- Born: 26 May 2008 (age 18) Tartu

Gymnastics career
- Discipline: Rhythmic gymnastics
- Country represented: Estonia; (2024-present);
- Head coaches: Julia Tjomuskina, Irina Stadnik, Natalja Ratsejeva

= Valeria Valasevits =

Estonian rhythmic gymnast (born 2008)

Valeria Valasevits (born 26 May 2008) is an Estonian rhythmic gymnast. She represents Estonia in international competitions as a member of the senior group.

== Biography ==
Valasevits became age eligible for senior competitions in 2024, debuting at the Miss Valentine tournament being 9th overall, 7th with ball and 6th with ribbon. Weeks later she was 7th in the All-Around at the Tallinn Open. At the Estonian Championships she took silver behind Anette Vaher and in front of Melany Keler. Being selected for the European Championships in Budapest where she was 34th in the All-Around, 28th with hoop, 39th with ball, 38th with clubs and 28th with ribbon.

In 2025 she participated in the Miss Valentine Grand Prix, finishing 4th with hoop, 7th with clubs and 5th with ribbon.

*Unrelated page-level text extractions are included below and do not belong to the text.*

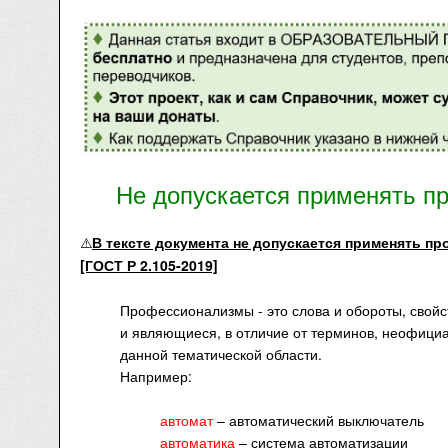
Не допускается применять 
В тексте документа не допускается применять п
⚠️
[ГОСТ Р 2.105-2019]
Профессионализмы - это слова и обороты, сво
и являющиеся, в отличие от терминов, неофици
данной тематической области.
Например:
автомат
– автоматический выключатель
автоматика
– система автоматизации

On April 4-6 she competed at World Cup Sofia, being 30th in the All-Around, 28th with hoop, 30th with ball, 54th with clubs and 22nd with ribbon. She went on to win gold at nationals in front of Vaher and Elina Safronova, thus earning a spot for the European Championships, becoming national champion also with clubs and ribbon. At the European Cup in Baku she was eliminated in the last 16 cross battle with hoop against Sofia Raffaeli. In Tallinn she was 28th overall, 60th with hoop, 33rd with ball, 17th with clubs and 21st with ribbon. In late July it was announced she switched to the group modality. She made her debut with the group competing at the World Cup in Cluj-Napoca, being 7th in the All-Around and 6th with 5 ribbons. In August she was selected for the World Championships in Rio de Janeiro along Ester Kreitsman, Elys Kretelle Kukk, Ksenja Ozigina, Johanna Simone Pertens and Polina Tubaleva, taking 12th place in the All-Around, 10th with 5 ribbons and 19th with 3 balls & 2 hoops.